Chair fraîche


La paréidolie est la tendance naturelle du cerveau à associer des formes connues à des formes aléatoires, produisant des illusions d'optique propres à chaque observateur. Les uns verront dans les arêtes d'une falaise le profil d'un géant, les autres devineront dans les contours d'un nuage la silhouette d'un animal, les plus atteints reconnaîtront des icônes religieuses dans des aliments en décomposition.

Les dessins de Rafaël Houée, amas complexes et ultra-détaillés de tentacules, dents, cartilages, plis graisseux et autres éléments organiques qui évoquent autant les métamorphoses sanguinolentes de la Thing de John Carpenter que le surréalisme visqueux de Stéphane Blanquet et les splash pages fourmillantes de Philippe Druillet, produisent pareilles perceptions.

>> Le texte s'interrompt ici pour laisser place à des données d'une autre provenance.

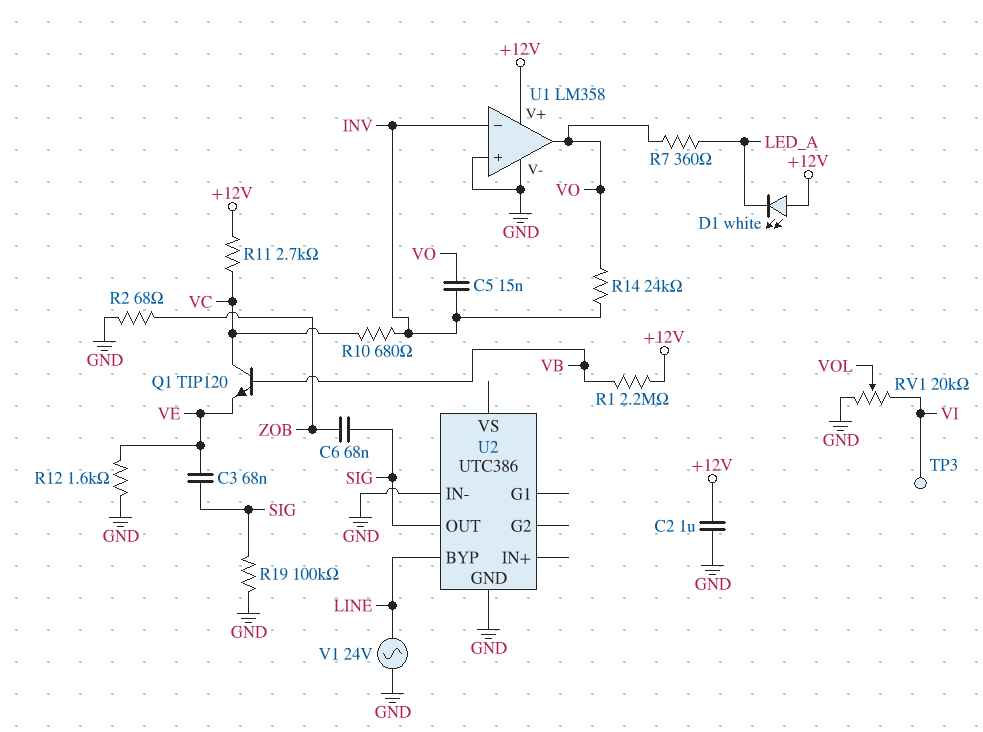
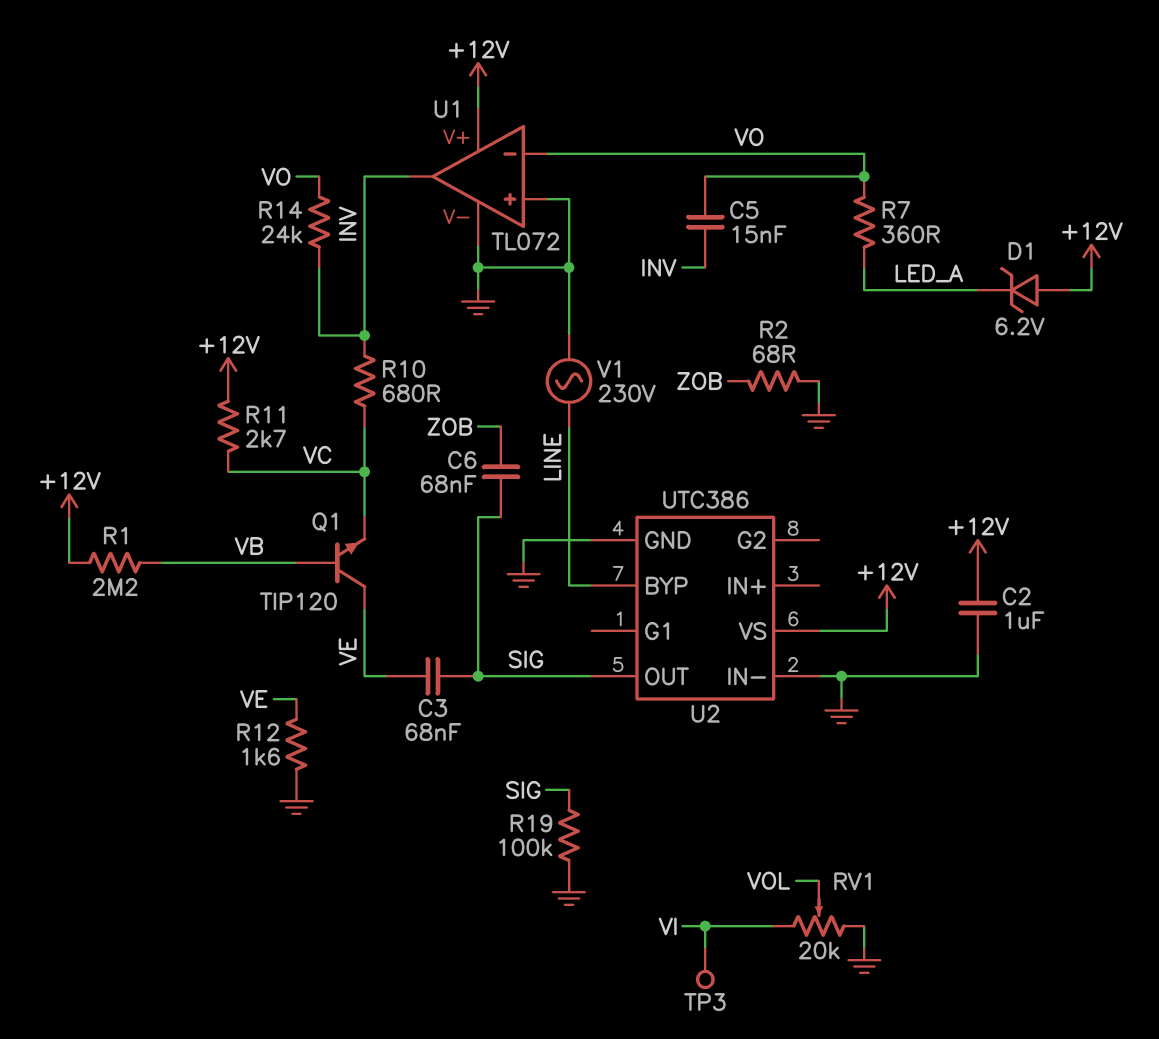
D1: LED white (A +12V, K LED_A) -> zener 6.2V (A +12V, K LED_A)
Q1: NPN TIP120 (B VB, C VC, E VE) -> NPN TIP120 (B VB, C VE, E VC)
U1: LM358 -> TL072
U1 pin in-: INV -> VO
U1 pin out: VO -> INV
U2 pin VS: none -> +12V
V1: AC 24V (GND, LINE) -> AC 230V (GND, LINE)

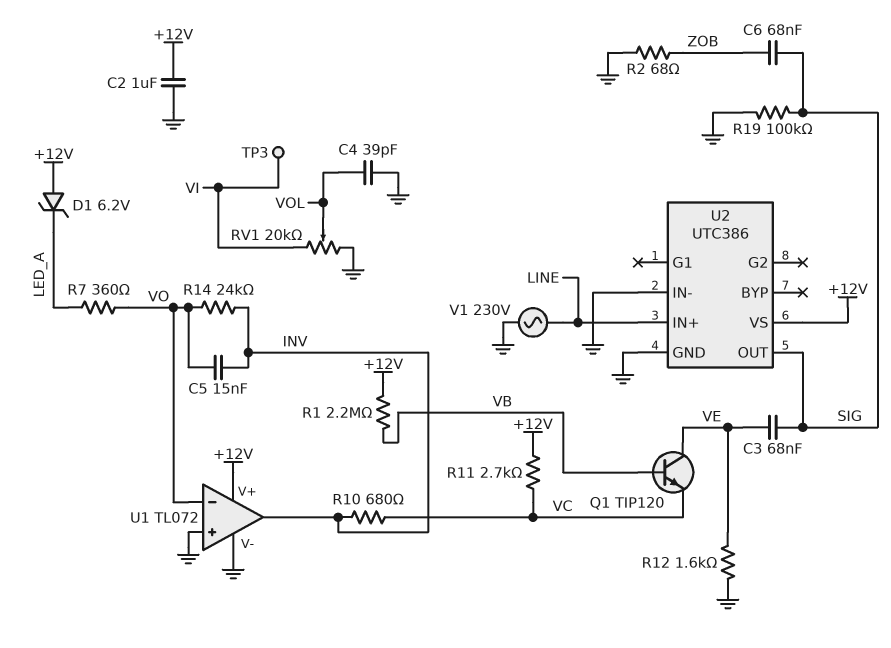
C4: none -> 39pF (GND, VOL)
U2 pin BYP: LINE -> none
U2 pin IN+: none -> LINE

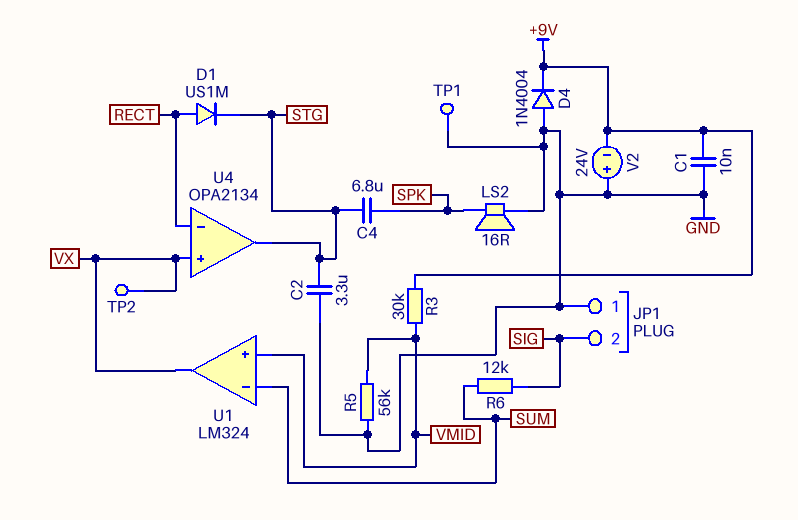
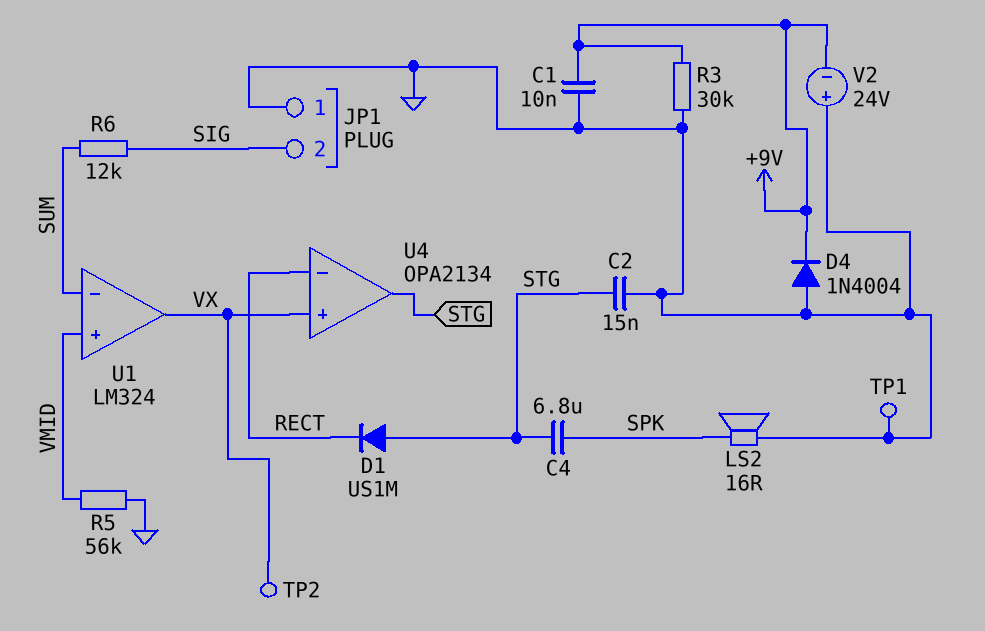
C2: 3.3uF (GND, STG) -> 15nF (GND, STG)
D1: diode US1M (A RECT, K STG) -> diode US1M (A STG, K RECT)
R3: 30k (+9V, VMID) -> 30k (+9V, GND)

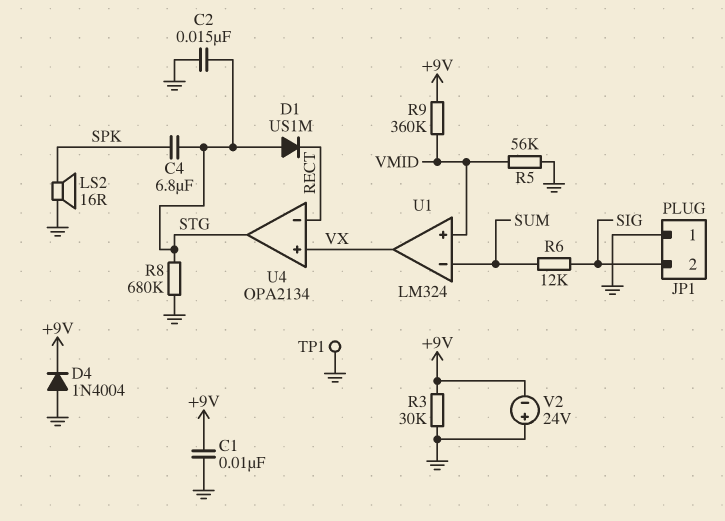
R8: none -> 680k (GND, STG)
R9: none -> 360k (+9V, VMID)
TP2: test point (VX) -> none

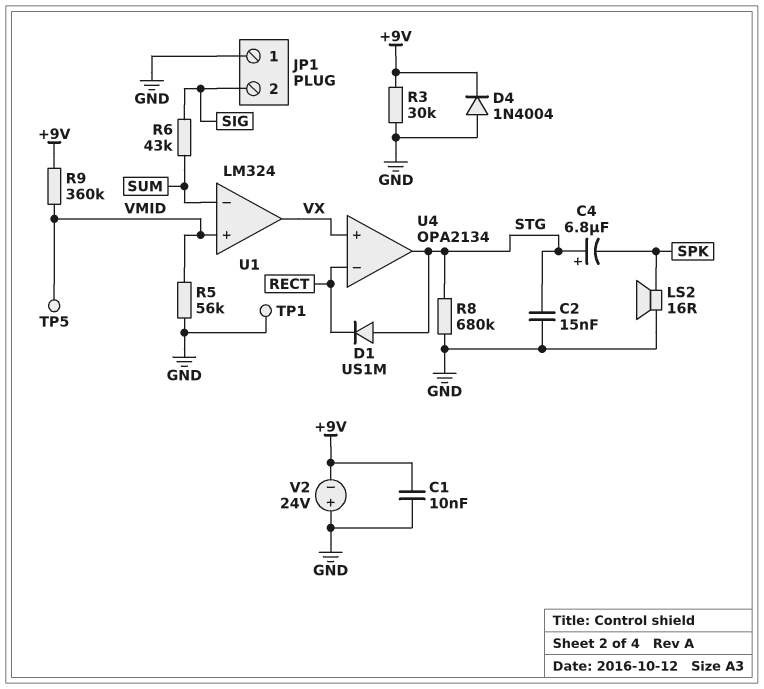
C4: 6.8uF (SPK, STG) -> 6.8uF (plus STG, minus SPK)
R6: 12k (SIG, SUM) -> 43k (SIG, SUM)
TP5: none -> test point (VMID)

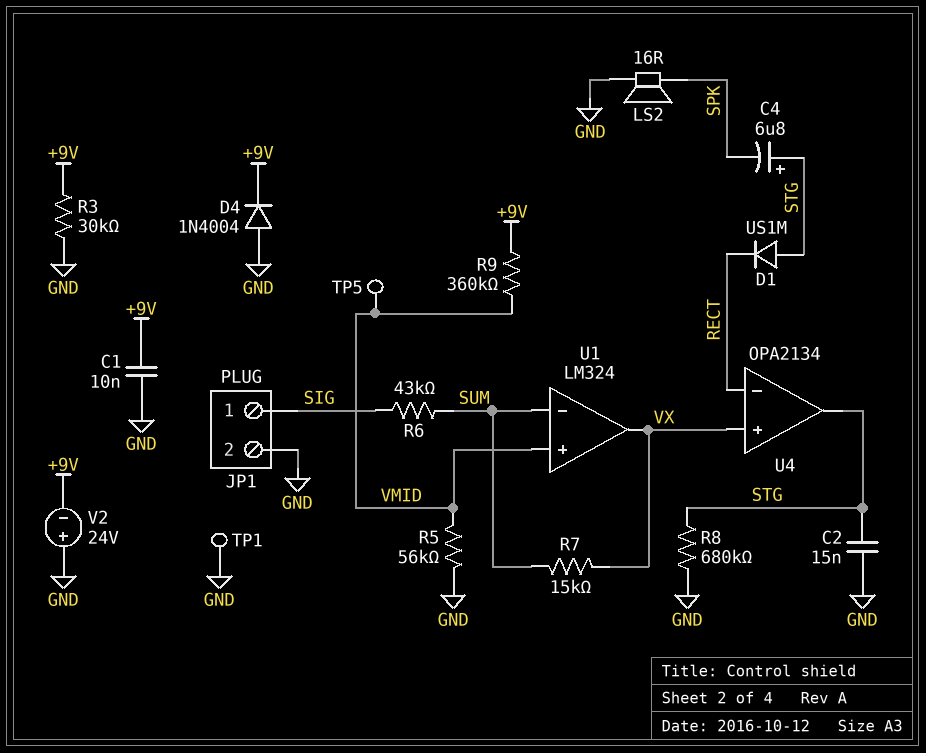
JP1 pin 1: GND -> SIG
JP1 pin 2: SIG -> GND
R7: none -> 15k (SUM, VX)

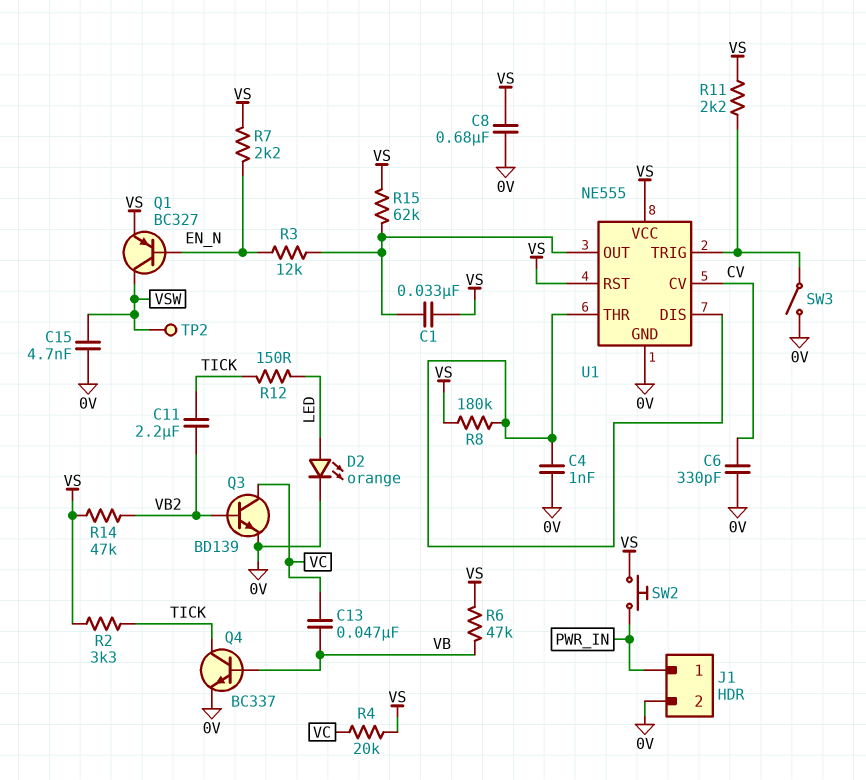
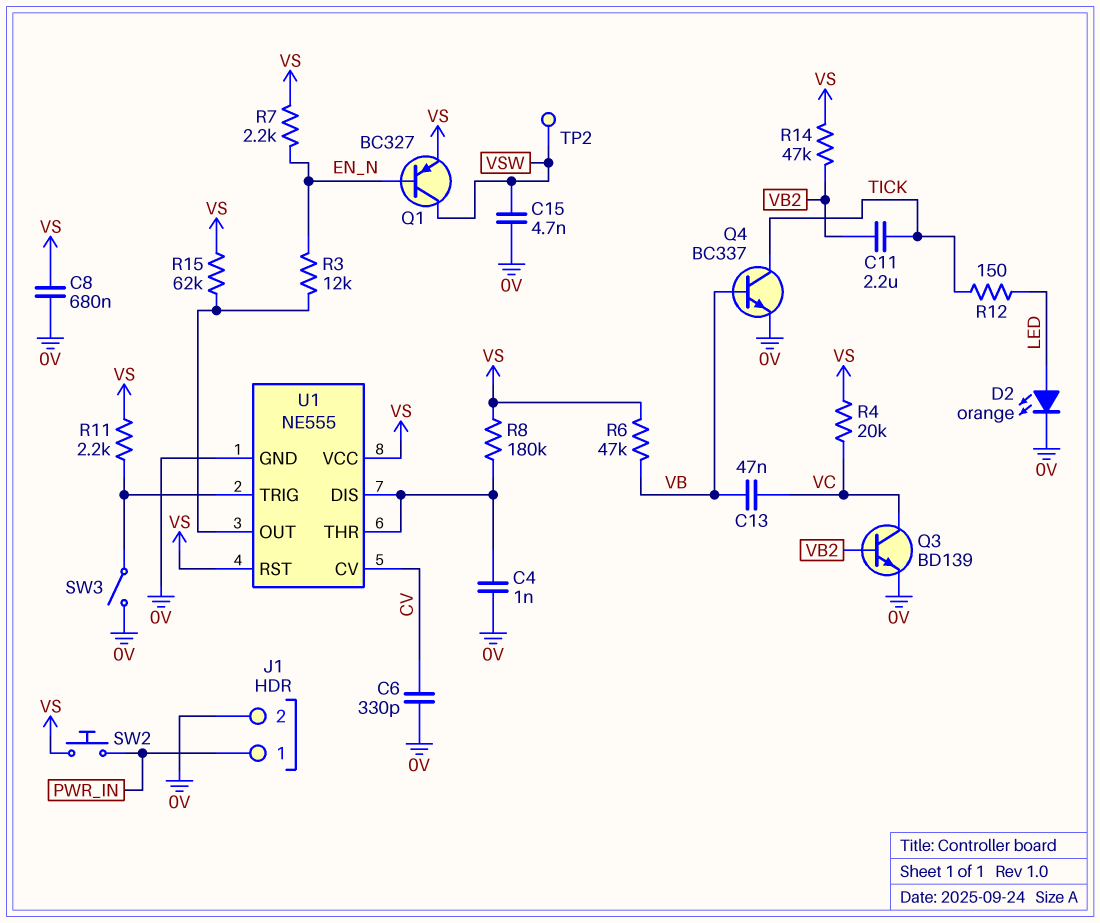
C1: 33nF (U1/OUT, VS) -> none
R2: 3.3k (TICK, VS) -> none

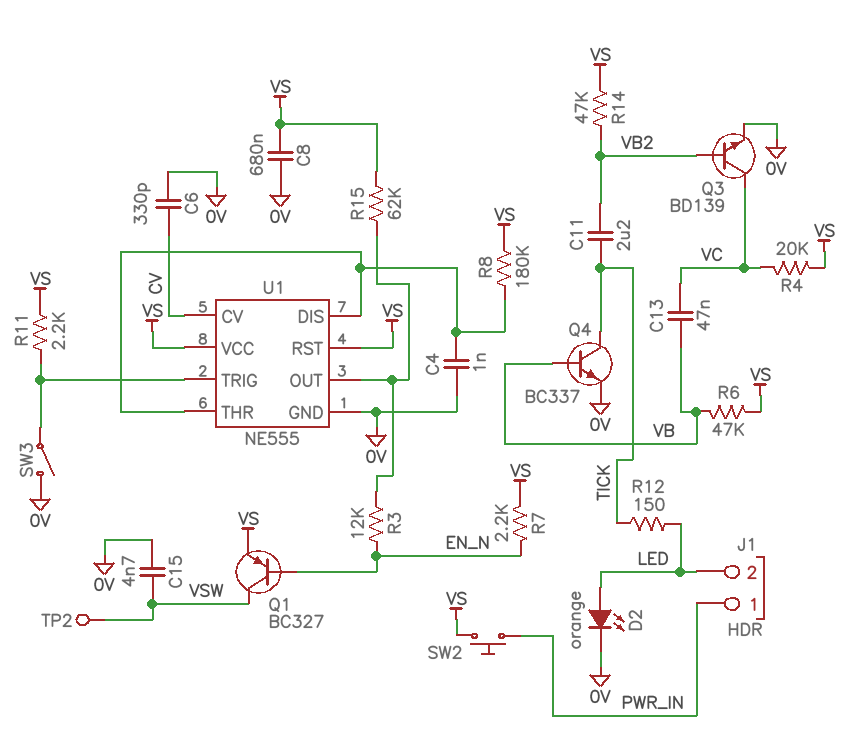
J1 pin 2: 0V -> LED

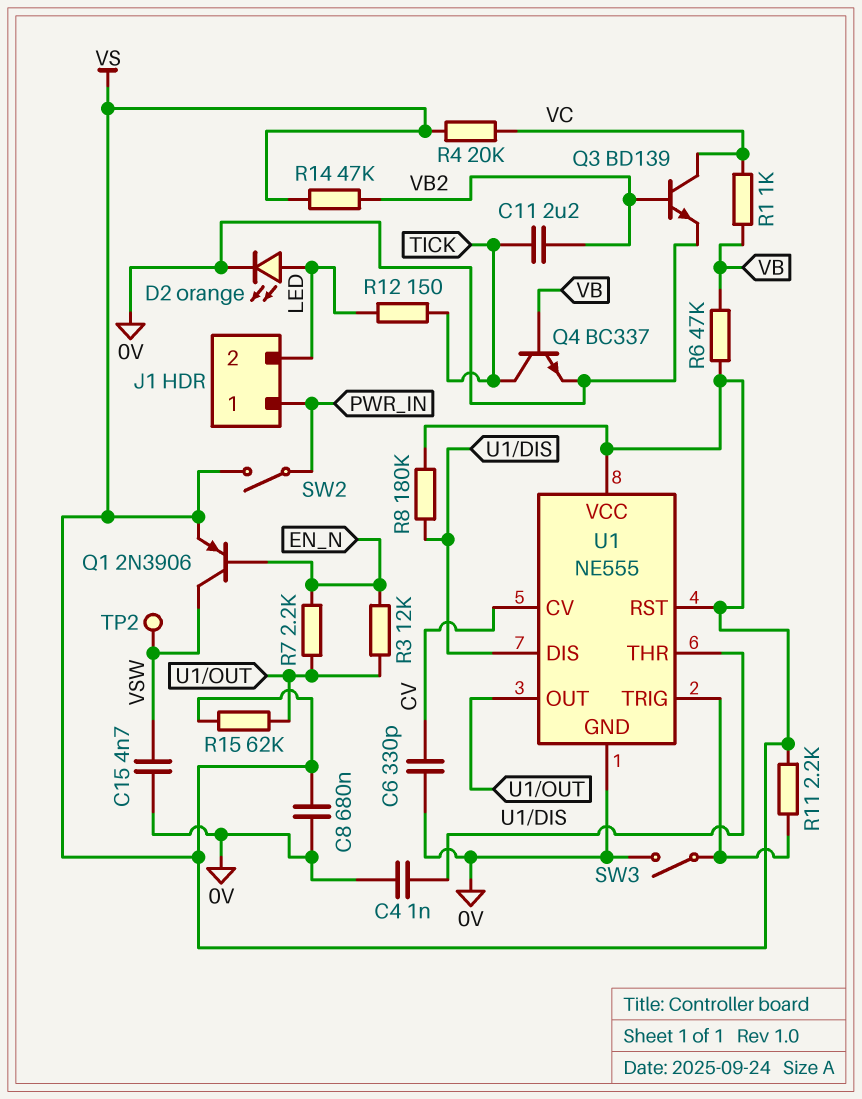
C13: 47nF (VB, VC) -> none
Q1: PNP BC327 (B EN_N, C VSW, E VS) -> PNP 2N3906 (B EN_N, C VSW, E VS)
R1: none -> 1k (VB, VC)
R7: 2.2k (EN_N, VS) -> 2.2k (EN_N, U1/OUT)
SW2: button (PWR_IN, VS) -> switch (PWR_IN, VS)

Et pour cause : c'est au fil du pinceau que ce dessinateur jeunesse récemment reconverti dans l'illustration au format mural – moult organisateurs de concerts underground font d'ailleurs appel à ses se(r)vices – agence ses productions, ainsi qu'on peut le découvrir en ce moment à la galerie Ubik.

Une poétique de l'aléatoire qui, par l'un de ces paradoxes dont les arts sombres sont féconds, n'empêche pas ces peu appétissants organismes de dégager une saisissante impression de cohérence, comme s'ils étaient l'œuvre de quelque divinité chaotique – ou des joueurs les plus déviants du god game génétique Spore. Ne vous laissez toutefois pas duper et rendez-vous sur place équipés d'un lance-flammes, juste au cas où.